Instructions to follow
Reproduce every line of text in the material below word for word, but leave the pictures out of your answer.

* begin Listing *

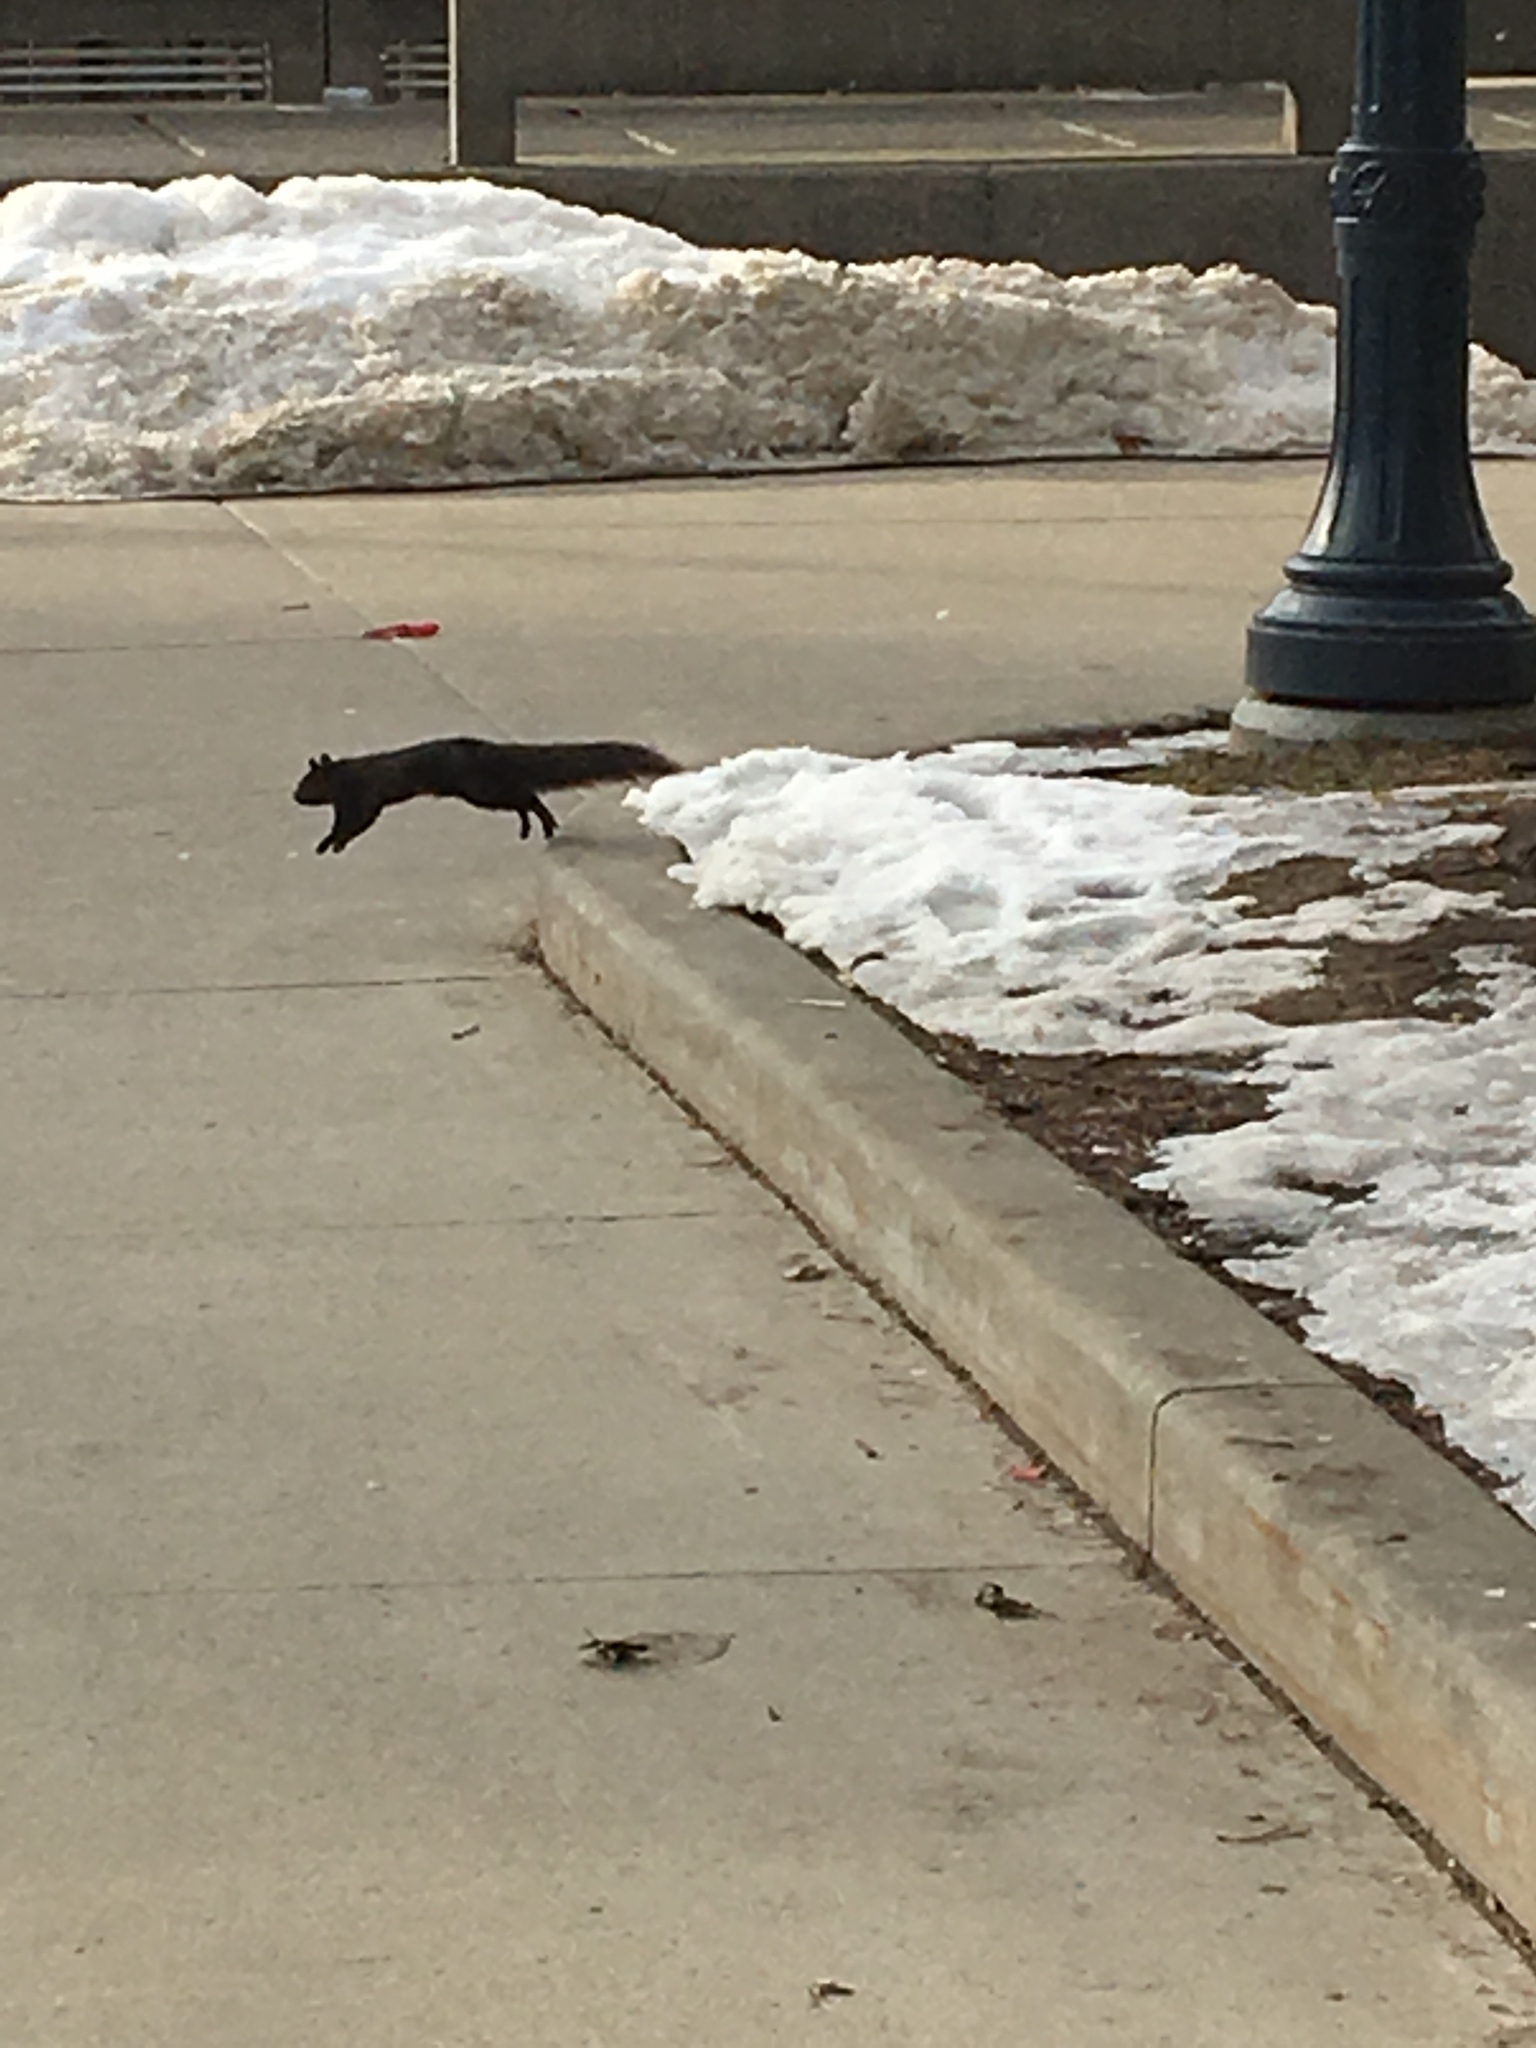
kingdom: Animalia
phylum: Chordata
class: Mammalia
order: Rodentia
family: Sciuridae
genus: Sciurus
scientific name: Sciurus carolinensis
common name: Eastern gray squirrel
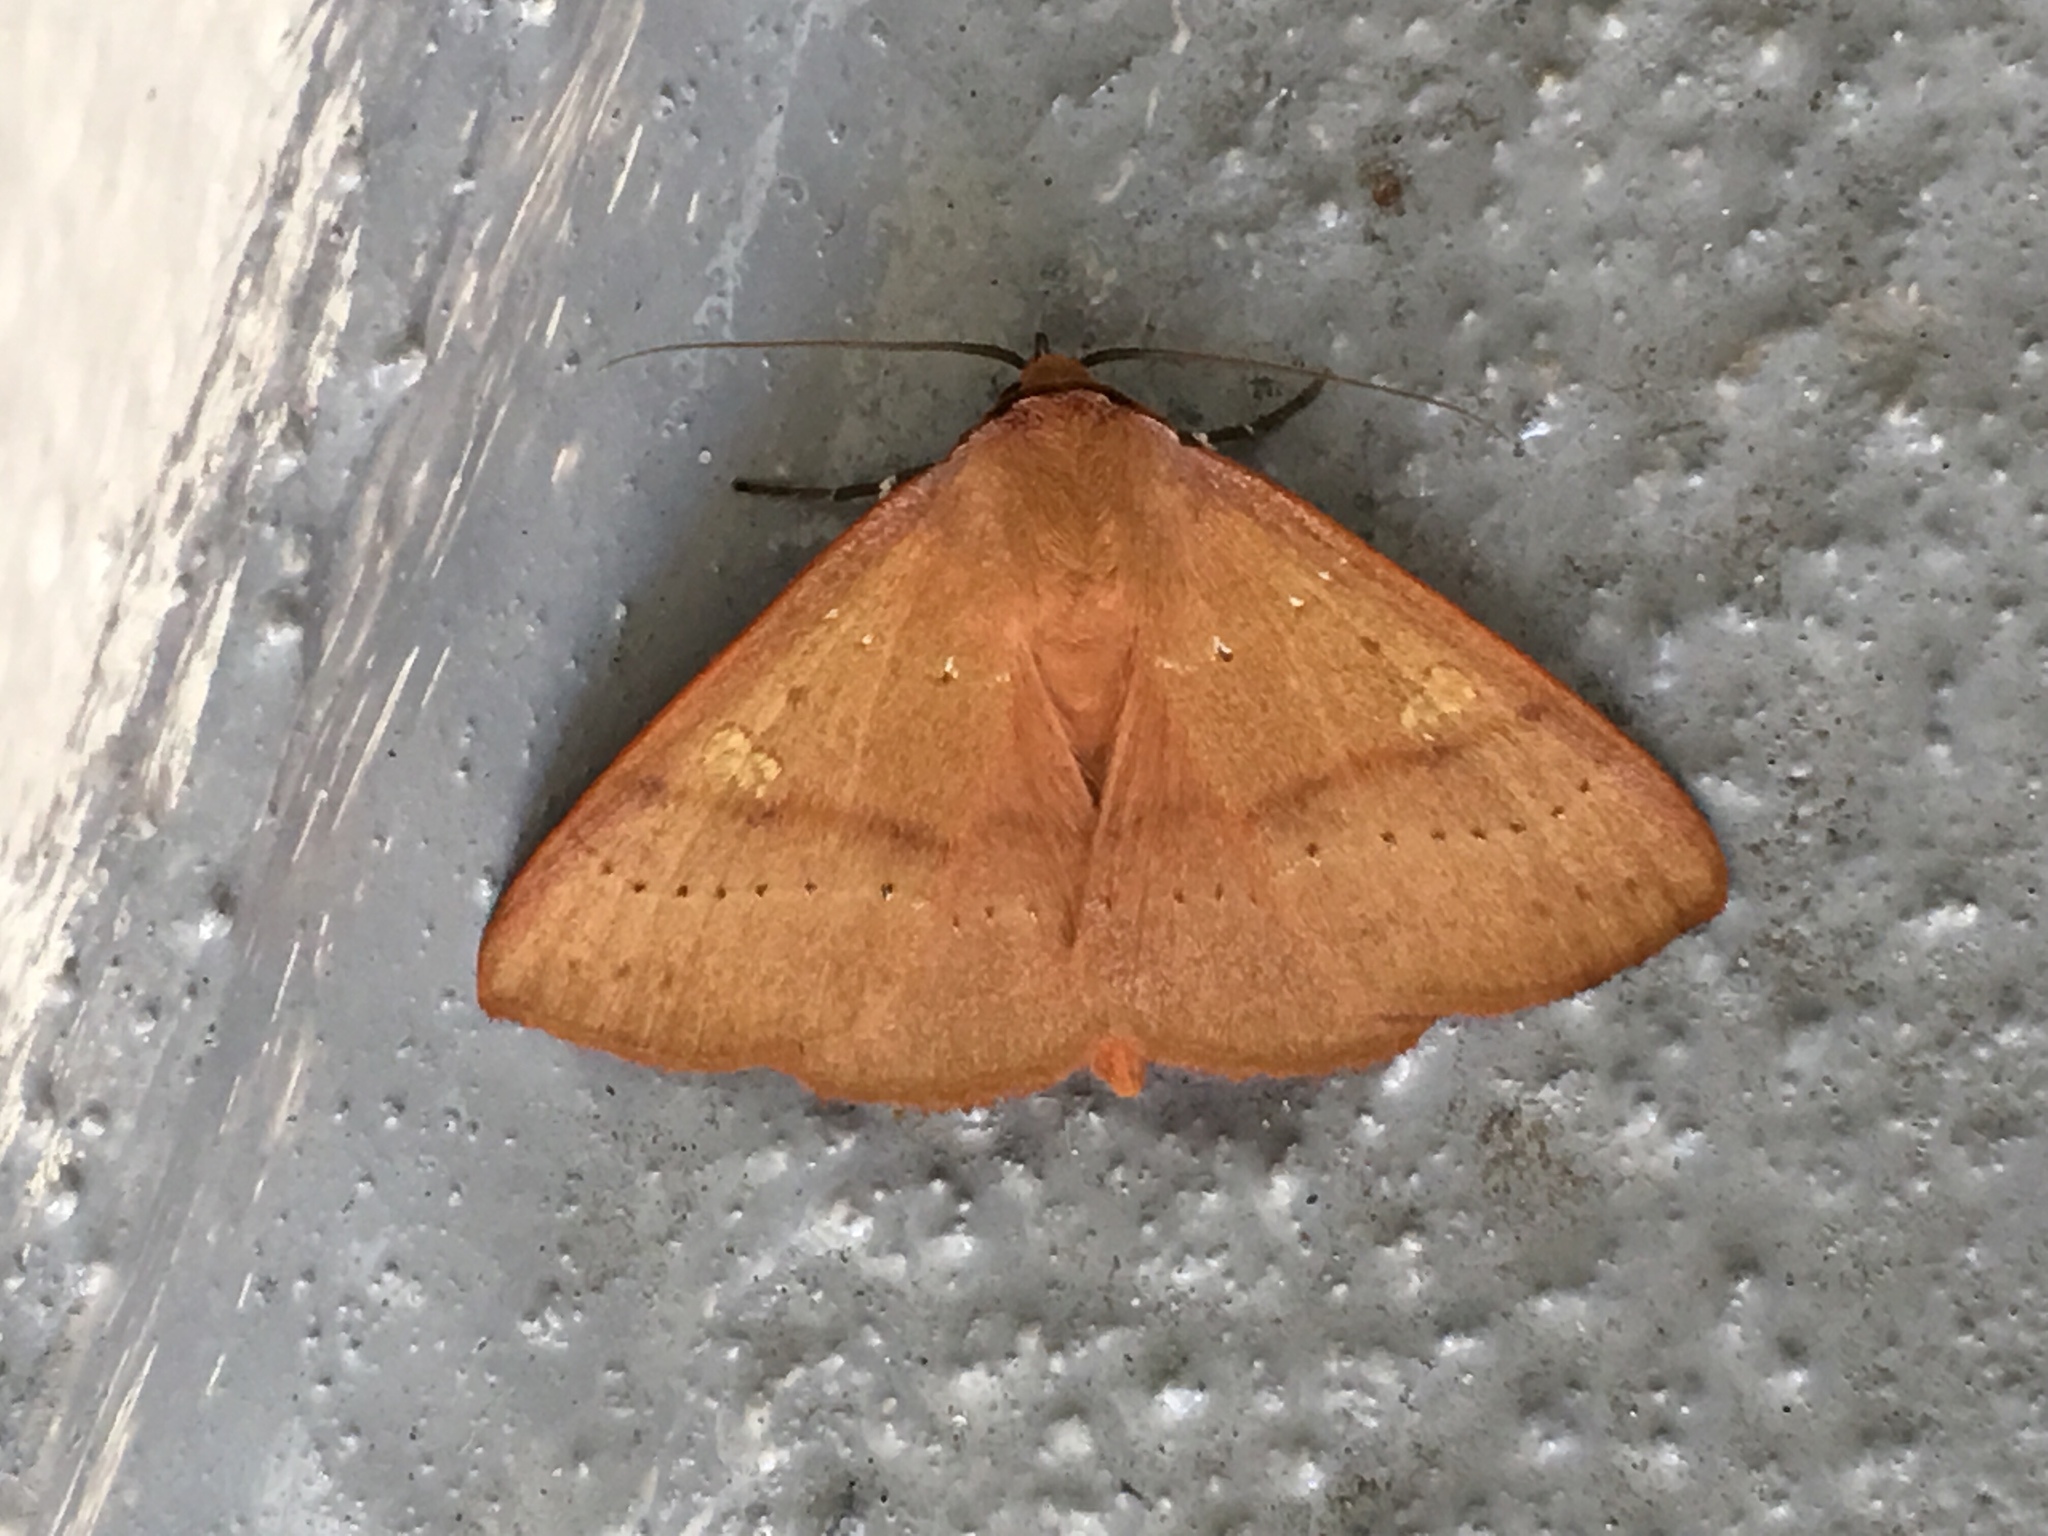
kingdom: Animalia
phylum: Arthropoda
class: Insecta
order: Lepidoptera
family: Erebidae
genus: Panopoda
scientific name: Panopoda repanda
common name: Orange panopoda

* end Listing *

Response
kingdom: Animalia
phylum: Chordata
class: Mammalia
order: Rodentia
family: Sciuridae
genus: Sciurus
scientific name: Sciurus carolinensis
common name: Eastern gray squirrel
kingdom: Animalia
phylum: Arthropoda
class: Insecta
order: Lepidoptera
family: Erebidae
genus: Panopoda
scientific name: Panopoda repanda
common name: Orange panopoda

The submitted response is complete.